At this point, you may be thinking, “Why would I write all of these cumbersome SQL/PostGIS queries when I could do this same thing using the much simpler graphic interfaces of QGIS or ArcGIS?” If Friends of Northampton Trails and Greenways were only interested in answering this one question (What is the total area of conserved lands within 100m of their bike paths?), using QGIS or ArcGIS would be just fine. But, in the future, they might need to find out the total area of conserved lands within 100m of their hiking trails. Or, maybe they’ll add a new bike trail, or the Kestrel land trust will buy more land for conservation, and they’ll need to recalculate the answer to this question. Or, in the open-source spirit, they want to share the ability to answer this question with other trail nonprofits in Massachusetts, the US, or across the world.

In these scenarios, simply clicking through the tools would not be enough – rather, we need a way to automate the process. Automating a process in GIS lets users repeat the same sequence of tools on any data sets they choose without having to redo the process every time. You can automate a process in ArcGIS or QGIS using Model Builder. Using an ArcGIS or QGIS model, however, requires having both the software and a staff member who can use the software. PostGIS gives us a lot more flexibility. You can (and will) use JavaScript to send this type of query to your PostgreSQL database and display the results on a web map. Make this process into a JavaScript web mapping application, and suddenly anyone with an Internet browser can perform this analysis with the click of a button.

Answers

A.

Select 4 towns in Massachusetts (Easthampton, Northampton, Hadley, Amherst): this can be done with SQL tools – select these four towns using the column of town names

Select bike trails inside these 4 towns: ST_Intersects()

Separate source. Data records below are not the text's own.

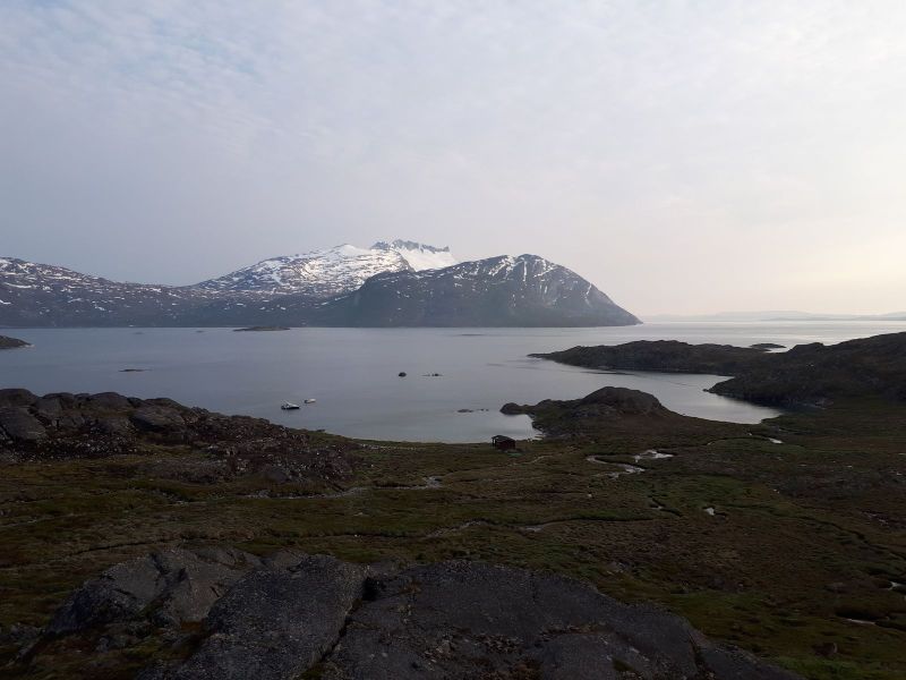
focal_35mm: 27
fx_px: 707
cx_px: 453
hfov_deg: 65.3
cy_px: 340
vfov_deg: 51.4
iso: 40
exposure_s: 1/528
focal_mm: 3.6
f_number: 1.9
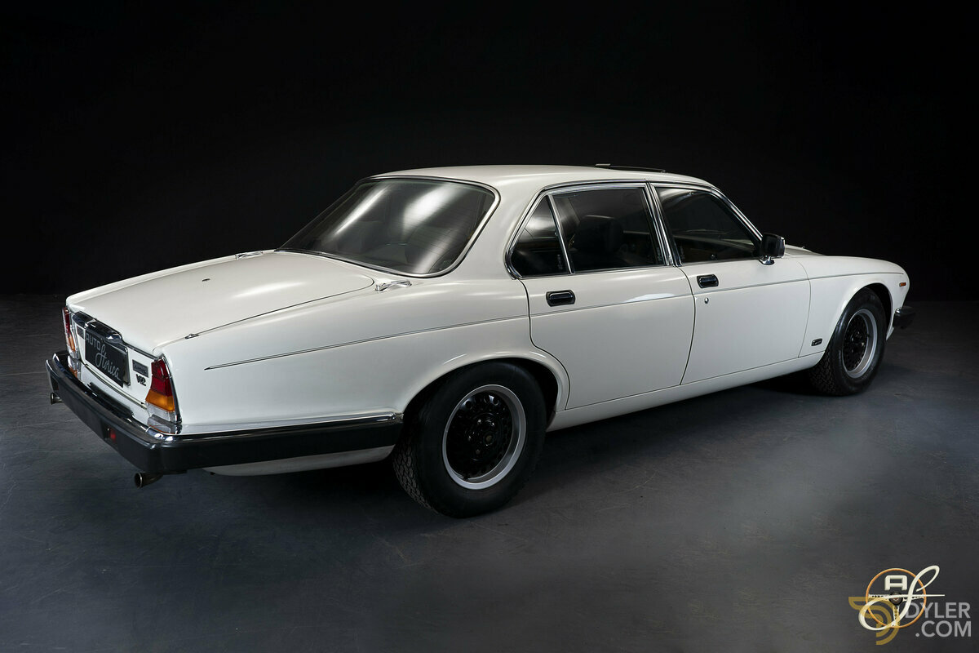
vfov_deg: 43.6
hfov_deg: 61.9
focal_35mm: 30
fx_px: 816
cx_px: 490
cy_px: 326
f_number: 7.1
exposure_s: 1/8
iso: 250
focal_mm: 30
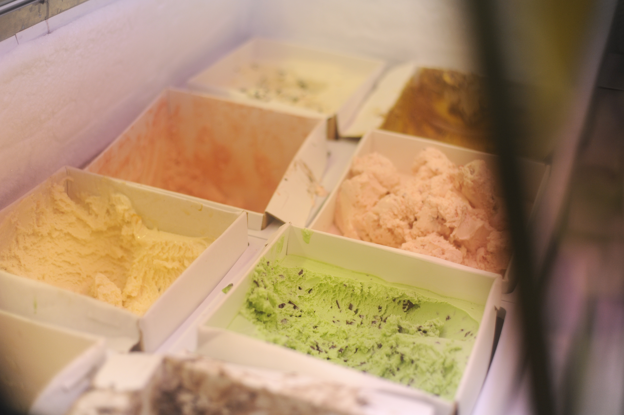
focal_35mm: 50
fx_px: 866
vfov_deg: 27.0
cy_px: 208
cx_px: 312
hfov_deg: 39.6
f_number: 2.5
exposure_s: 1/500
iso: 1000
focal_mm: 50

Create buffer around these trails: ST_Buffer()

Create layer of overlap between buffers and conserved lands: ST_Intersection()

B.

CREATE TABLE “studyarea”
SELECT * FROM “Town Boundaries”
WHERE “TOWN” = ‘EASTHAMPTON’ OR “TOWN” = ‘NORTHAMPTON’ OR “TOWN” = ‘HADLEY’ OR “TOWN” = ‘AMHERST’

C.

CREATE TABLE “local_biketrails” AS
SELECT
        “Bicycle Trails”.id,
        “Bicycle Trails”.geom,
        “Bicycle Trails”.”TRAILNAME”
FROM “Bicycle Trails”, “studyarea”
WHERE ST_Intersects(“Bicycle Trails”.geom, “studyarea”.geom)

D.

CREATE TABLE “trail_buffers” AS
SELECT 
        “local_biketrails”.id
        ST_Buffer(“local_biketrails”.geom, 100) AS geom,
        “local_biketrails”.TRAILNAME
FROM “local_biketrails”

E.

CREATE TABLE “consland_bike” AS
SELECT
        “trail_buffers”.id,
        ST_Intersection(“trail_buffers”.geom, “Openspace”.geom) AS geom,
“Openspace”.”NAME”,
“Openspace”.”PRIM_PURP”
FROM
        “trail_buffers”, “Openspace”
WHERE
        ST_Intersects(“trail_buffers”.geom, “Openspace”.geom)

F.

SELECT
        SUM(ST_Area(“consland_bike”.geom))
FROM “consland_bike”
Answer: 1527608.51….. m^2

G.

SELECT
        SUM(ST_Area(“consland_bike”.geom)),
        “consland_bike”.”PRIM_PURP”
FROM “consland_bike”
GROUP BY “publiclands2”.”PRIM_PURP”

Answer: 666793.64….….. m^2